As with Christian cults, Muslim cults (which include extremist groups that may mistakenly be equated ideologically with schools of theology within the Muslim mainstream, as the ICC may be confused with the Church of Christ) also twist their scriptures to serve hidden agendas. Some have become aware of this aspect of the cultic dynamic and have instituted programs of counterindoctrination to rehabilitate terrorists and prevent recruitment of would-be terrorists (Craigin & Gerwehr, 2005). These programs tend to focus on ideological analyses and, according to reports, have not been very successful (Morris, Eberhard, Rivera, & Watsula, 2010).

This lack of success is not surprising. Decades of clinical work with former cult members, who are the best source of intelligence concerning what goes on in cults behind the scenes, has taught cultic-studies experts that one must pay attention to much more than scripture twisting to understand and respond constructively to cultic conversions. The public ideology of a cultic group may be a tool to gain credibility. Frequently, “back-stage” behavior, or a lived ideology, may distort or even contradict the public ideology aimed at gaining recruits and outside support. One might say that the public ideology is aimed at perceptions, while the lived ideology is aimed at behavior.

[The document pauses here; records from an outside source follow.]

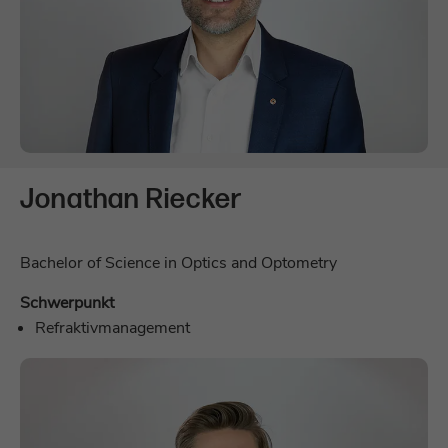
Dient zur Identifizierung des genauen
Zweck
Heatmap-Experiments, das auf der
Webseite verfolgt werden soll.
Jonathan Riecker
Bachelor of Science in Optics and Optometry
Schwerpunkt
Refraktivmanagement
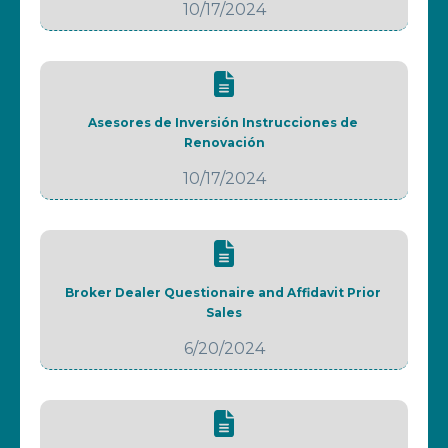
10/17/2024
Asesores de Inversión Instrucciones de 
Renovación
10/17/2024
Broker Dealer Questionaire and Affidavit Prior 
Sales
6/20/2024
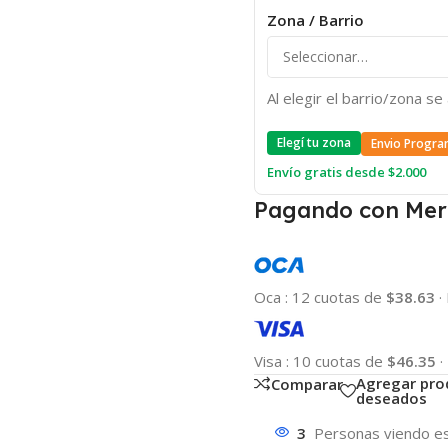
Zona / Barrio
Al elegir el barrio/zona s
Elegí tu zona
Envio Progra
Envío gratis desde $2.000
Pagando con Mer
Oca
:
12 cuotas de
$38.63
·
Visa
:
10 cuotas de
$46.35
·
Agregar pro
Comparar
deseados
3
Personas viendo es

The lived ideology is embedded in manipulative group dynamics that over time alter followers’ identities in fundamental ways. Once followers have successfully imbibed the lived ideology of the group, they will use their native intelligence to construct rationalizations to counter theological arguments that assail the belief system to which they are loyal. Many followers, and probably most, are tightly attached to their group because of emotional manipulations that create and fortify affective bonds among members and between leaders and members. Clinical experience suggests that, for the majority of cultists, ideological loyalty derives from emotional bonding more than it derives from intellectual argument. Hence, rationalization will usually prevail over reasoning. Or, as often has been said, “My head says ‘no’; my heart says ‘yes’; my heart wins.” Deradicalization efforts that focus only on the head are doomed to fail.

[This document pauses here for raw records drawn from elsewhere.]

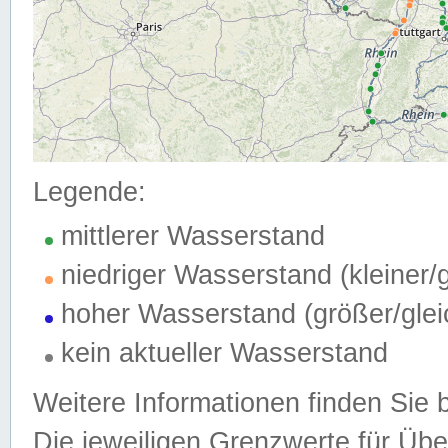
Legende:
mittlerer Wasserstand
niedriger Wasserstand (kleiner
hoher Wasserstand (größer/gle
kein aktueller Wasserstand
Weitere Informationen finden Sie 
Die jeweiligen Grenzwerte für Üb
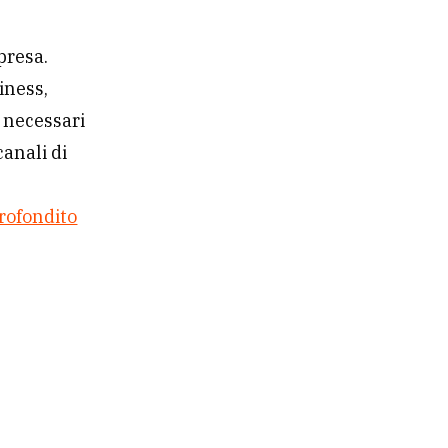
presa.
iness,
r necessari
canali di
rofondito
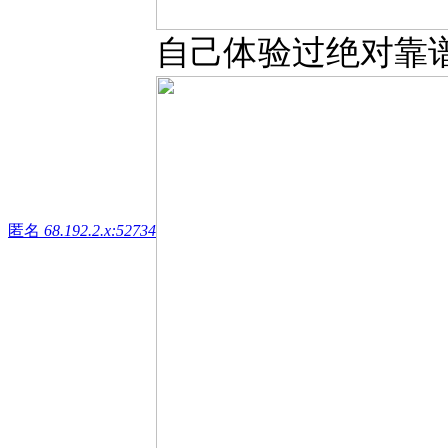
自己体验过绝对靠谱 微信
匿名
68.192.2.x:52734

Given this analysis, cultic-studies experts ought to be able to help terrorism specialists improve the effectiveness of deradicalization programs in two important ways. They can work with Islamic experts to expose the public ideology: that is, to show how radical Muslim groups, like their Christian analogues, are theological frauds—i.e., “wolves in sheep’s clothing.” But more importantly, cultic-studies experts can help explain the psychological dynamics that enable Muslim cult leaders to gain high levels of influence over their followers, instilling a lived ideology of the kind that inspires people to give up their children or their lives; and they can help defectors from radical Muslim groups deal with the specific psychological issues involved in recovery from cultic experience.

Although an understanding of cultic dynamics is far from sufficient to explain the causes, effects, and implications of terrorism, the perspectives and insights of cultic-studies experts may be a necessary part of an explanation that does justice to the complexity of the phenomenon.

References

Craigin, K., & Gerwehr, S. (2005). Dissuading terror: Strategic influence and the struggle against terrorism. Santa Monica, CA: Rand.

Morris, M., Eberhard, F., Rivera, J., & Watsula, M. (2010, May). Deradicalization: A review of the literature with comparison to findings in the literatures on deganging and deprogramming. Research brief from the Institute for Homeland Security Solutions.